As science gets better at unravelling the mechanisms of action that underpin biological therapeutics, there is growing interest in finding new uses for established protein molecules.
New indications can be an efficient way to access lucrative markets with existing products. Established biological medicines benefit from safety and tolerance profiles that are already well known to regulators and physicians. There are nearly one thousand FDA and EMA-regulated biologics to choose from and new indications can extend patent protection by up to 20 years. Assuming the molecule patents have expired, businesses are spared the cost of in-licensing.
There are drawbacks however. The biggest problems associated with switching indications relate to manufacturing complications and so-called ‘patent thickets’.
Manufacturing problems
For regulatory reasons, existing manufacturing methods are sometimes patent protected for up to 20 years. This can lock in inefficient manufacturing processes that might not be suited to the new market, creating a range of technical difficulties.
For example, expensive downstream processing steps are required if additional molecular groups need to be removed from the secreted protein. Toxins and impurities caused by an existing upstream manufacturing process might also need to be addressed in the same way.
Sometimes new indications that involve more frequent or higher dosing than the original therapeutic applications will require larger volumes of plant. Depending on the net yield of the existing manufacturing method, more up-front capital expenditure might be needed, potentially reducing gross margins at scale to the point where it’s no longer competitive. In some cases the original manufacturer retains technical know-how which can create additional challenges.
Patent thickets
Biologics are often surrounded by a patent ‘thicket’, in other words a large number of patents that are designed to provide additional layers of protection for the product and extend the duration of cover. The majority of patents in these thickets usually relate to processing. Patent filing dates can be deliberately staggered to extend their effective monopoly. So while the headline composition of matter patent might be clear and in line with the development timescale – the devil is in the detail.
Having navigated the patent thicket, your next challenge is to police your new patent estate. This is more of a practical problem. In theory your use patents create a monopoly for the biologic. In reality it will remain on the market for its original indications.

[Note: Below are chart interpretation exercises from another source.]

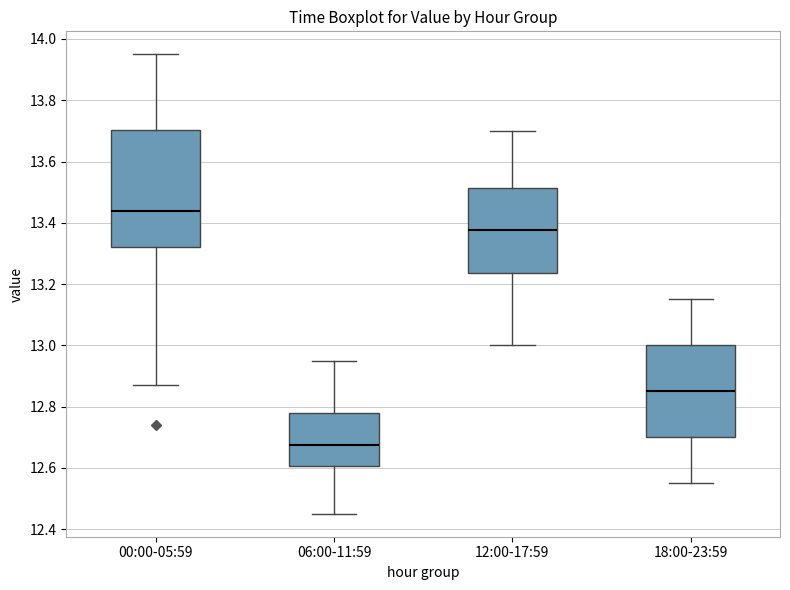

Comparing the boxes themselves (not the whiskers), which one is the tallest?

00:00-05:59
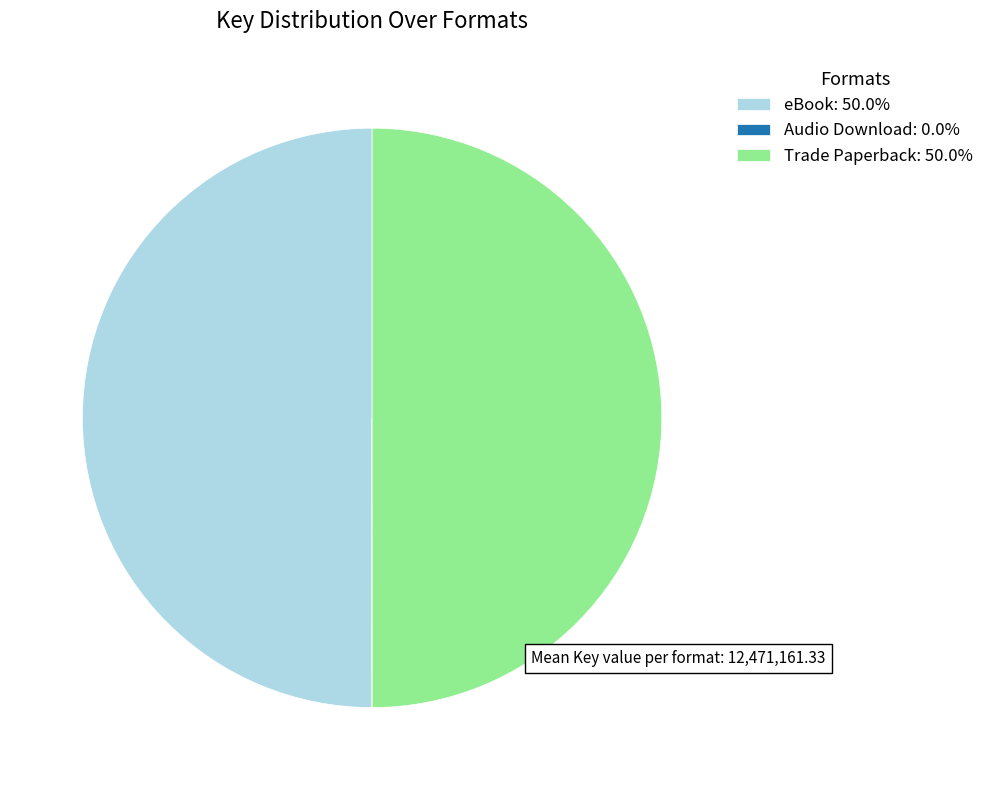

Do eBook: 50.0% and Trade Paperback: 50.0% together represent more than half of the pie?

Yes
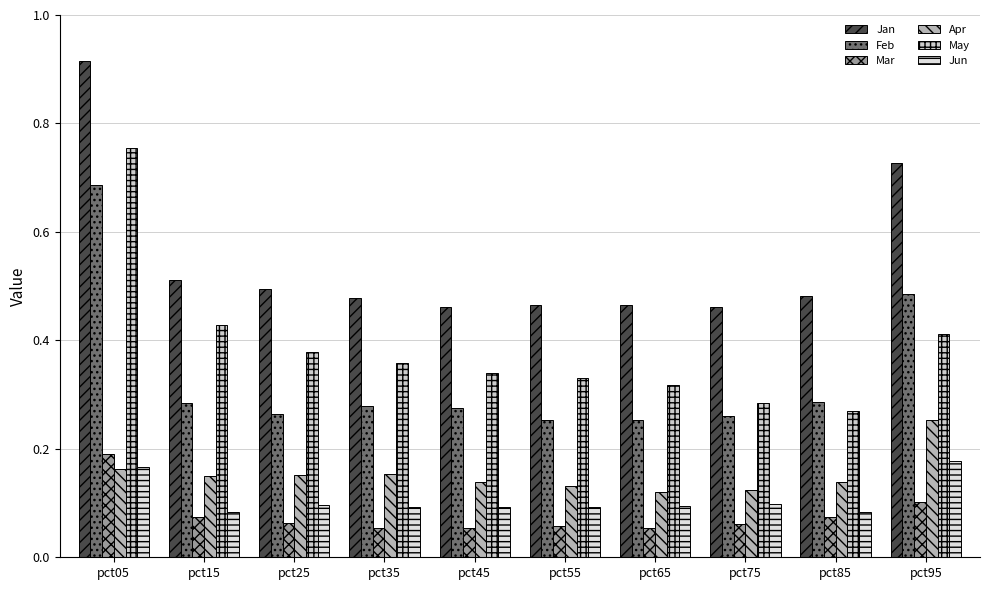

What is the value of the Jun bar at the 2nd from the left?

0.1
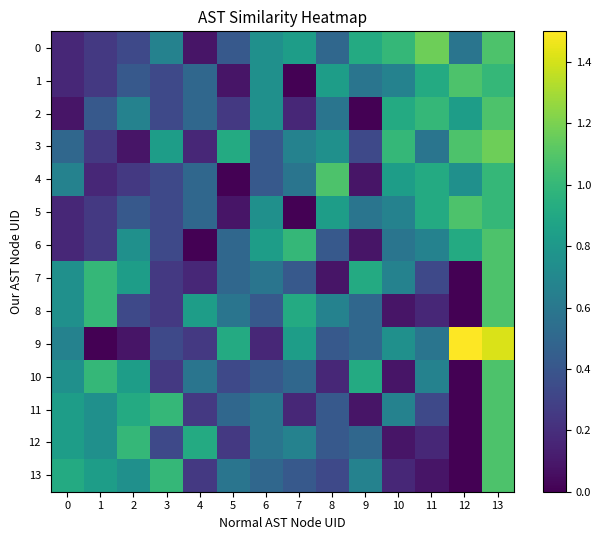

Between 5 and 13, which series saw the biggest shift?

4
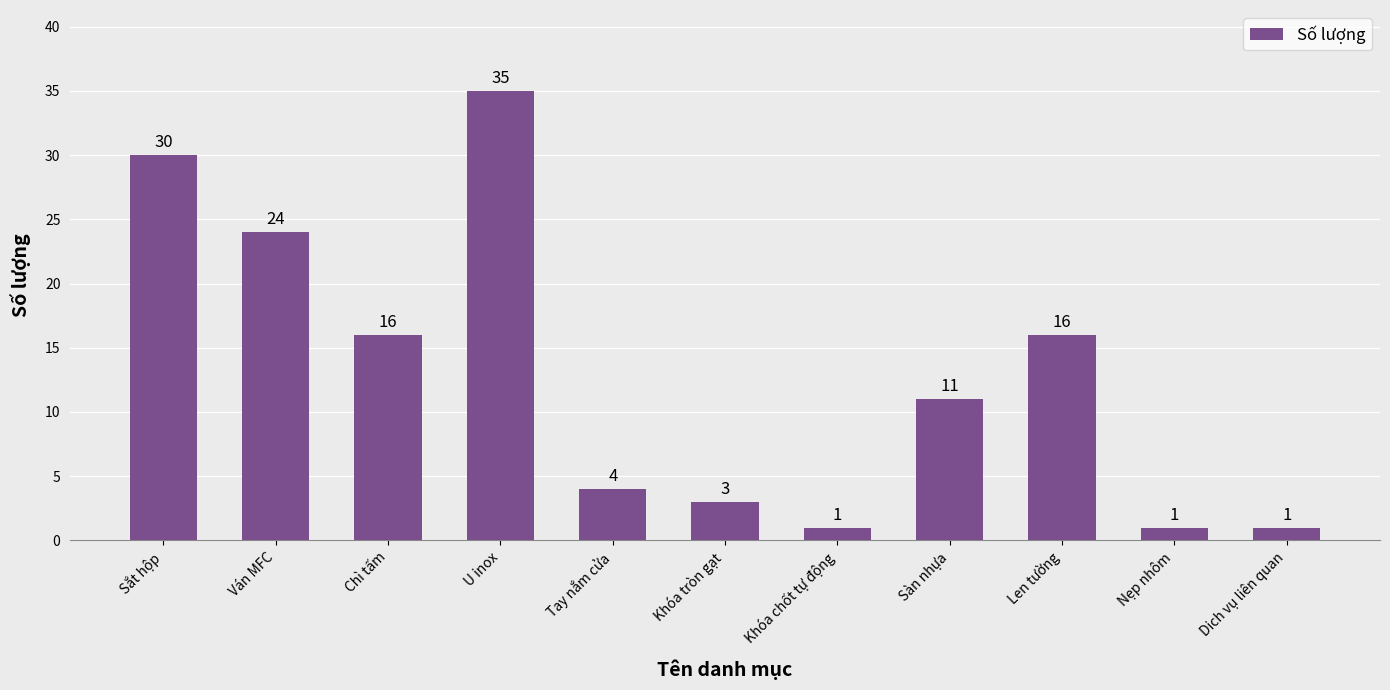

What is the sum of all values?

142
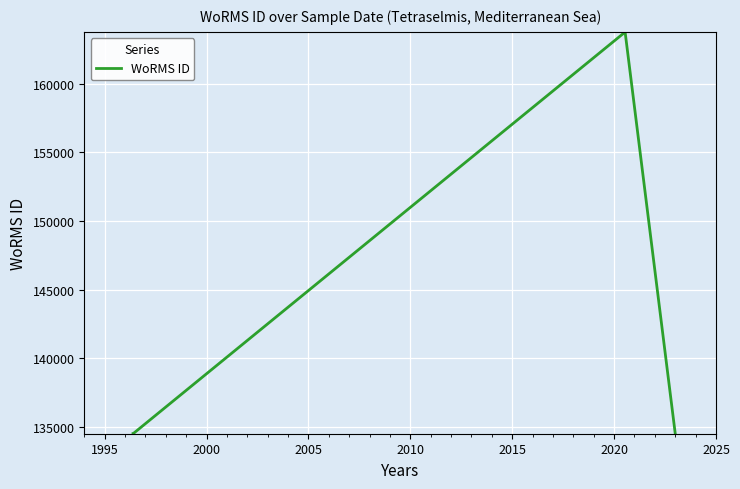

What is the difference between the maximum and minimum values?

29221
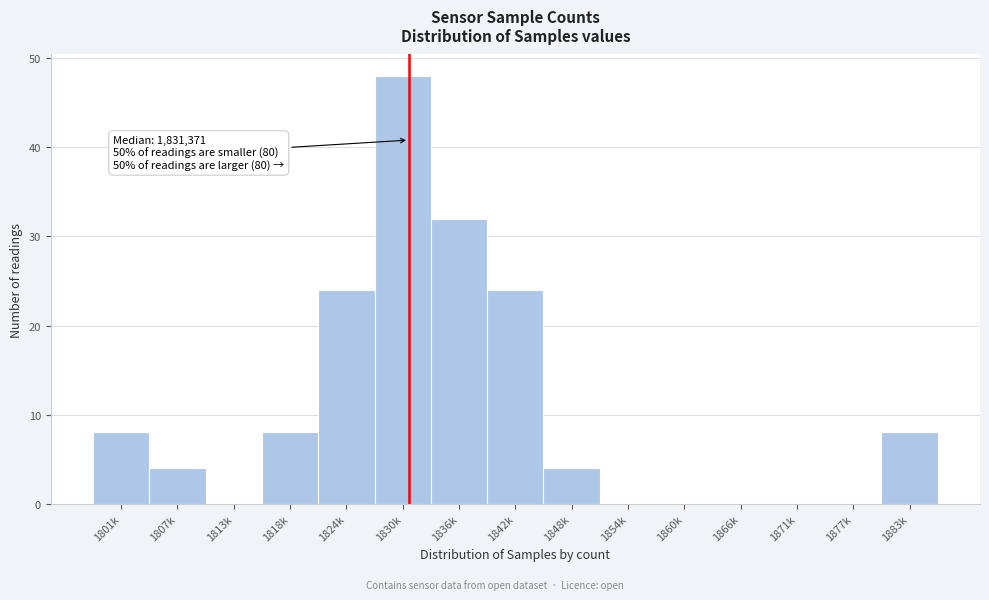

Reading right to left, list all the values displayed in this chart.

1883k=8	1877k=0	1871k=0	1866k=0	1860k=0	1854k=0	1848k=4	1842k=24	1836k=32	1830k=48	1824k=24	1818k=8	1813k=0	1807k=4	1801k=8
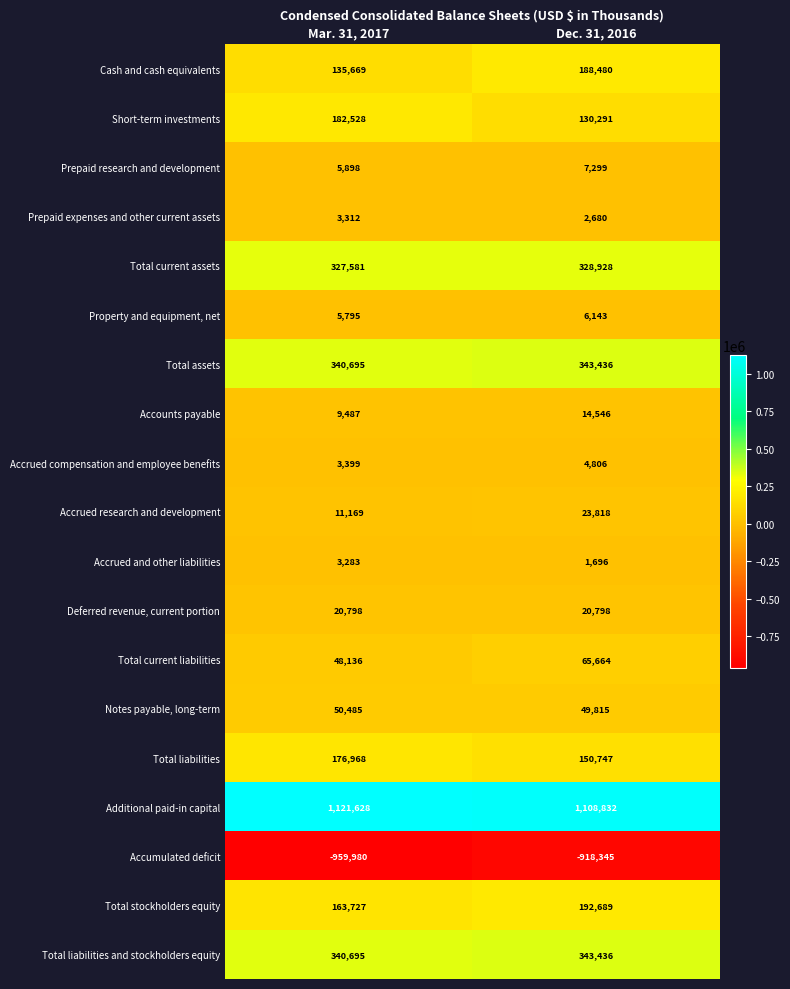

What is the sum of the Total liabilities and stockholders equity values at Dec. 31, 2016 and Mar. 31, 2017?

684131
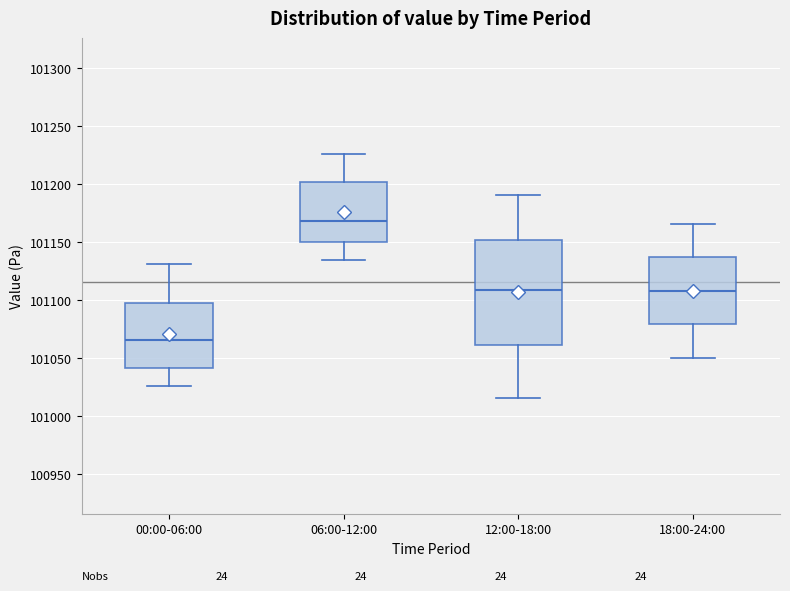

Comparing the boxes themselves (not the whiskers), which one is the tallest?

12:00-18:00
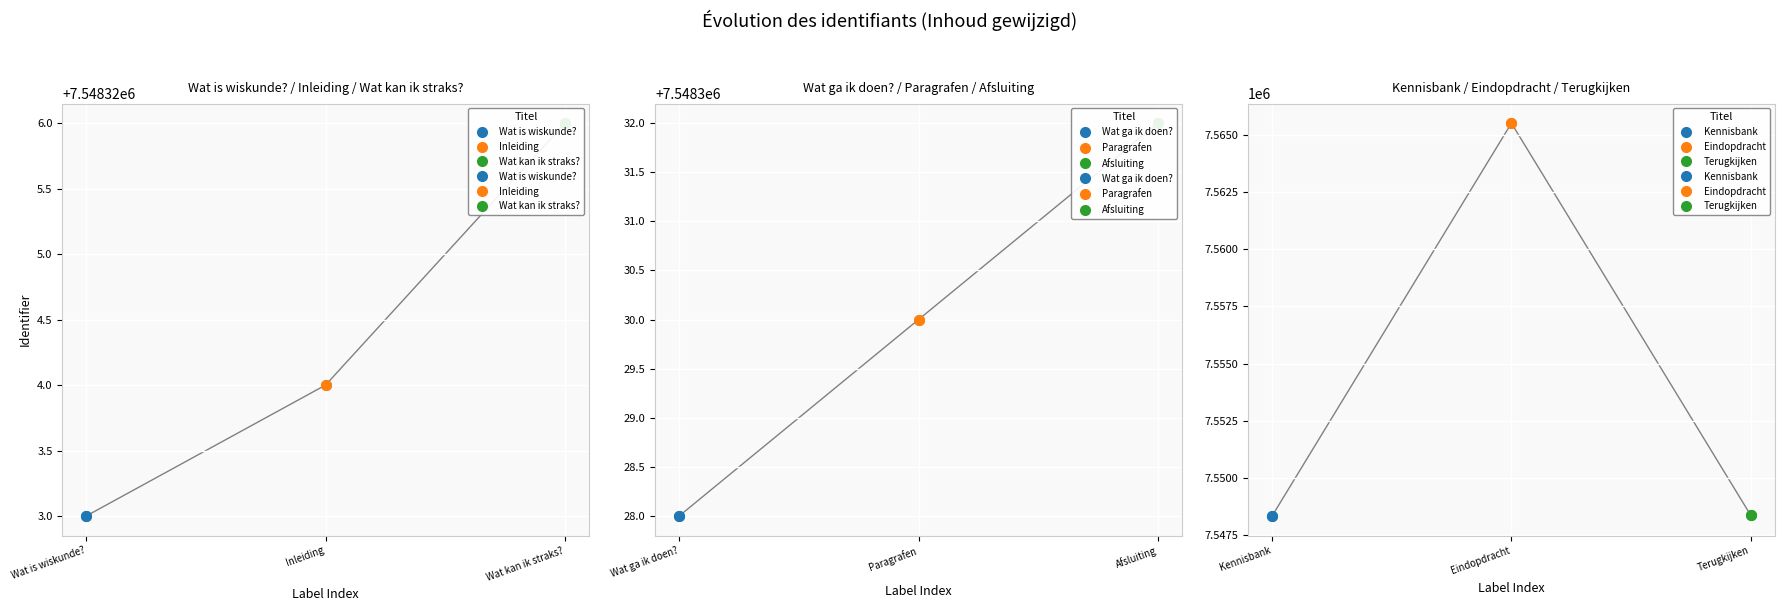

What is the minimum value shown in the chart?

7548323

Physicians can be tempted to prescribe it ‘off label’ for the new indications given the price of the product for the original indication is likely to drop due to biosimilar competition. The original manufacturers and their biosimilar competitors are not allowed to promote your labelling for their product but they are unlikely to make much of an effort to discourage ‘off-label’ use.
Existing solutions are limited
Contract manufacturing organisations (CMO), contract development manufacturing organisations (CDMO) and specialist consultants can offer their expertise to tackle some of the technical issues associated with indication switching. But their reliance on established manufacturing methodologies does not allow for multi-parameter optimisation, which can be the deciding factor that turns a stalled project into a compelling commercial proposition.
Resurrecting new indication projects with QTL
Quantitative Trait Loci (QTL) technology has the potential to resurrect indication switch projects and unlock fresh value from a range of low cost assets. It introduces genuine multi-parameter optimisation to recombinant protein manufacture for the first time, harnessing the full power of biology to overcome barriers that often stall new indication projects or make them unviable.
QTL capabilities
QTL technology creates and customises premium recombinant proteins that are patent protected and designed to dominate your market in the following ways:
- Creating optimised manufacturing strains that create the protein or peptide required while reducing or removing costly downstream processing requirements.
- Improving headline titre and post processing net yield to significantly reduce the scale of manufacturing plant required and substantially lower commercial scale cost of goods.
- Providing a patented strain to expand and strengthen the patent protection of the product.
- Providing a basis of genetic tagging that identifies the proteins or peptides manufactured by the optimised strains, to assist in proving patent breaches and policing new indication patents.